→ ABOUT THIS EXERCISE: Determine the number of lines in the data below that contain the string "visited", and respond with that number alone.

→ MATERIAL FOR THIS TASK:
■ ■ ■ ■

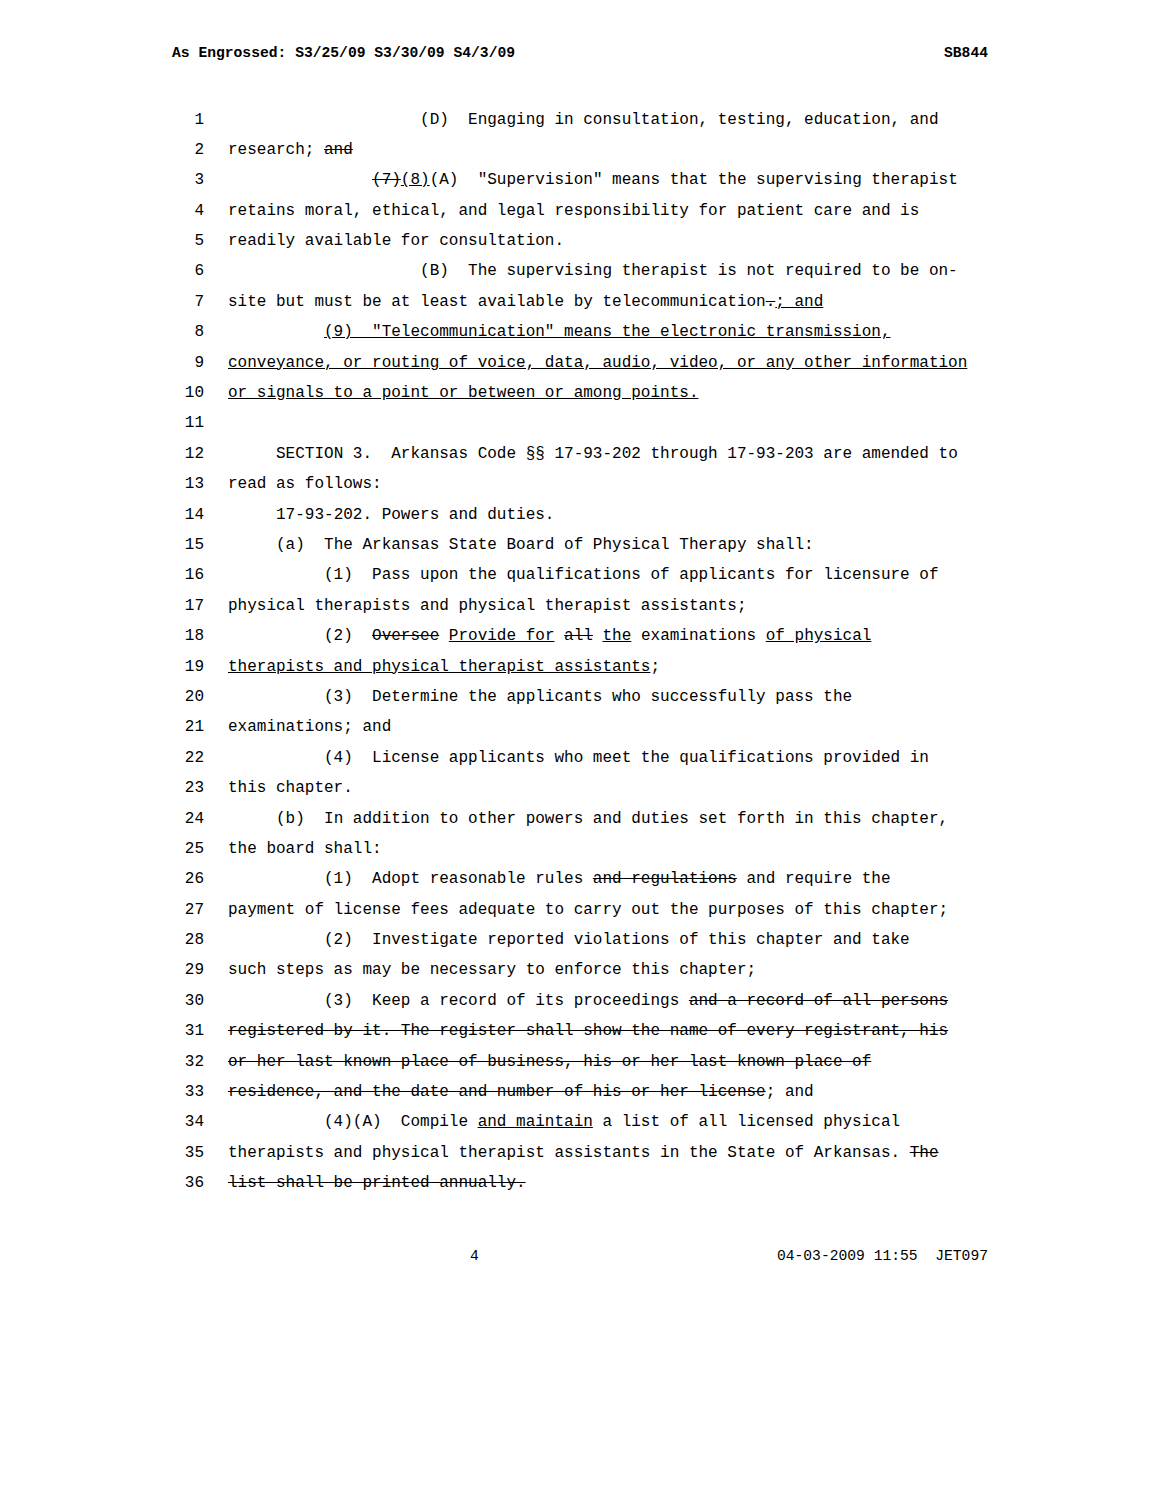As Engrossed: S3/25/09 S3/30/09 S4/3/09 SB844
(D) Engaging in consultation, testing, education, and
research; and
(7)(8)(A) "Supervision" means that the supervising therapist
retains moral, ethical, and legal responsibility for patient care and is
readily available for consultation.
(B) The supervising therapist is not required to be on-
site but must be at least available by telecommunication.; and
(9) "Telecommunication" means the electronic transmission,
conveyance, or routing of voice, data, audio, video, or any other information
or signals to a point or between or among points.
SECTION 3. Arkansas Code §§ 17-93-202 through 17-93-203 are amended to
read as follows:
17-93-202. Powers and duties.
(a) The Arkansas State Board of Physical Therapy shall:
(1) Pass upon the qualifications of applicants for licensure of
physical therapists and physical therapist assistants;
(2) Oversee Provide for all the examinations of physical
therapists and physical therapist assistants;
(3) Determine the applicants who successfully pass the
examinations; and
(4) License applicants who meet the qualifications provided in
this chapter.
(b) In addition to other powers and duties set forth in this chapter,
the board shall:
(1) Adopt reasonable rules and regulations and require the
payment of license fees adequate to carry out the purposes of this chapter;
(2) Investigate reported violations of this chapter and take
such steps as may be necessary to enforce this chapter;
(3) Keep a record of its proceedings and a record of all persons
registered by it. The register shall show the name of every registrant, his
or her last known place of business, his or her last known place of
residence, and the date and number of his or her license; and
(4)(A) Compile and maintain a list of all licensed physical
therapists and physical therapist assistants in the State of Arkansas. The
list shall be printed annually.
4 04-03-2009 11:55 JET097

■ ■ ■ ■

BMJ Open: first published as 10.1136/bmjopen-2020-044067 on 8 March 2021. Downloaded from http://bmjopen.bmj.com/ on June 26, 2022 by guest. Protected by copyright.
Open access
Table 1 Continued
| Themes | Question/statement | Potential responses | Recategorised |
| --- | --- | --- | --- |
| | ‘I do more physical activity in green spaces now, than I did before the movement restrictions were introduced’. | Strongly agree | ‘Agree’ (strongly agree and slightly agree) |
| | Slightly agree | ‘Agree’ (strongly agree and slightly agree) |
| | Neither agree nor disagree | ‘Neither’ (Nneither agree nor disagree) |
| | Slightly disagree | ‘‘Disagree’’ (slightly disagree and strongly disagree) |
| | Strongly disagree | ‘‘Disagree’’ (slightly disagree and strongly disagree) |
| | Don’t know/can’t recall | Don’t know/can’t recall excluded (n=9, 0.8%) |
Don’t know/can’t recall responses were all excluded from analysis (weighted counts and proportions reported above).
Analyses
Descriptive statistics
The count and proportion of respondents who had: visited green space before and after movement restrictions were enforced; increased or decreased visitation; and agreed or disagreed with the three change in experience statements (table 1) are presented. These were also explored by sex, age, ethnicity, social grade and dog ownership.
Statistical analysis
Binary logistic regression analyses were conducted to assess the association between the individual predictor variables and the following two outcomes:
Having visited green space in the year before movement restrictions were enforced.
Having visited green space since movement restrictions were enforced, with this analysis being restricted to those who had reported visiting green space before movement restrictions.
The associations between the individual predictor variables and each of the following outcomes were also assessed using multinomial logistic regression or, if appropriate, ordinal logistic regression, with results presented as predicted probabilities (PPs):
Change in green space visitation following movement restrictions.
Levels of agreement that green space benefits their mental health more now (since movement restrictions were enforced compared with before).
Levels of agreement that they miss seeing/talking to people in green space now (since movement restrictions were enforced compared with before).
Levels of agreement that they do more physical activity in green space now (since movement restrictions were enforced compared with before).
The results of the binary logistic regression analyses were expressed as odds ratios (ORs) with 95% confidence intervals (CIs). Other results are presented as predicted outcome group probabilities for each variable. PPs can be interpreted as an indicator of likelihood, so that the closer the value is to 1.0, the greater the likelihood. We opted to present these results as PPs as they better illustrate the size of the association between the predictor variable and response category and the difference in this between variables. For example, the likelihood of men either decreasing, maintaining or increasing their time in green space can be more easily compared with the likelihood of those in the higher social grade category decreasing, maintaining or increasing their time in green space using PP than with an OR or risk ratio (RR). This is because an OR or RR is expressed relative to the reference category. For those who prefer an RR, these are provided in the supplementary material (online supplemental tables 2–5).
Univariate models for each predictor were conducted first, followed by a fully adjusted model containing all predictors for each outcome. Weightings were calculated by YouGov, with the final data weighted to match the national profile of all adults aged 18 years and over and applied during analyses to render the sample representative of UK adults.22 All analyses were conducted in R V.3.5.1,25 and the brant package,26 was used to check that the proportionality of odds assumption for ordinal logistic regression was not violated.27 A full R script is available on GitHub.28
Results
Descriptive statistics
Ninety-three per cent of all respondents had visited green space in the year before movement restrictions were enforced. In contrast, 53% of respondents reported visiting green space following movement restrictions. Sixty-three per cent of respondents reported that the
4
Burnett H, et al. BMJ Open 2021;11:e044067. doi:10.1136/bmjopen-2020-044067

■ ■ ■ ■

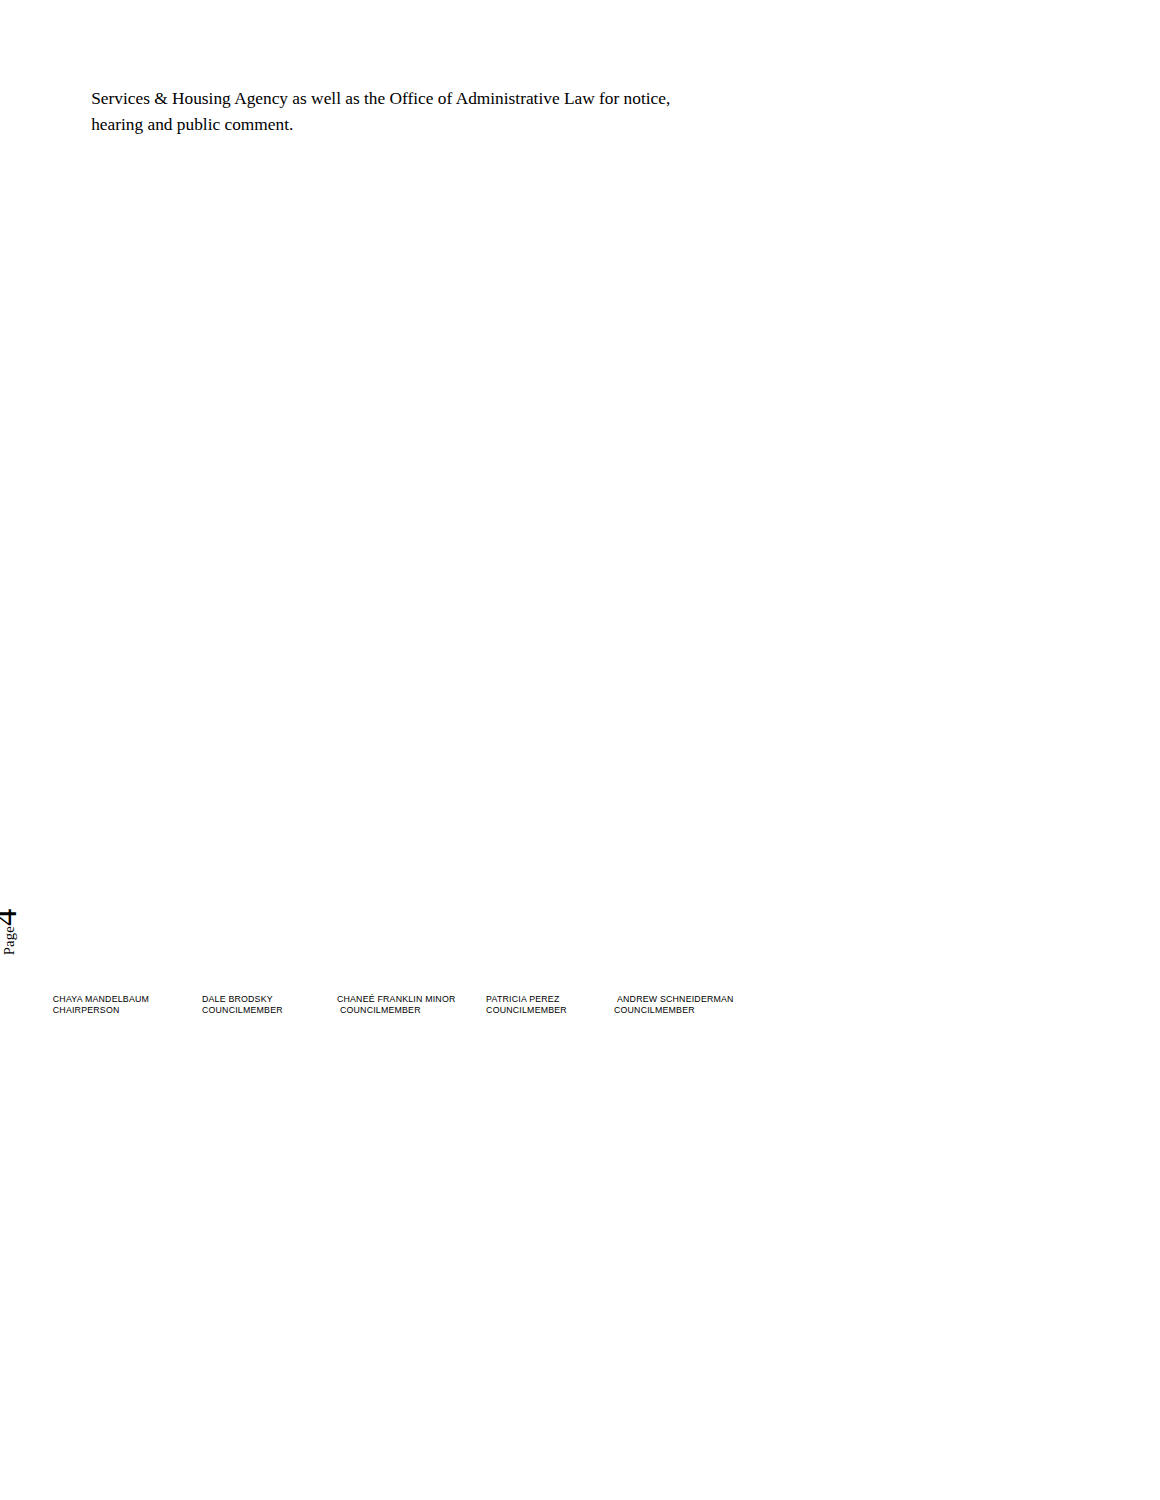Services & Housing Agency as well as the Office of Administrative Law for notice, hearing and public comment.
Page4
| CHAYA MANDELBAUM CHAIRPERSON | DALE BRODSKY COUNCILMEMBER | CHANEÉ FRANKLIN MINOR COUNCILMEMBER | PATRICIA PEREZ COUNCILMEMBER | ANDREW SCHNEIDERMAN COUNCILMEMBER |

■ ■ ■ ■

→ TASK OUTPUT: 4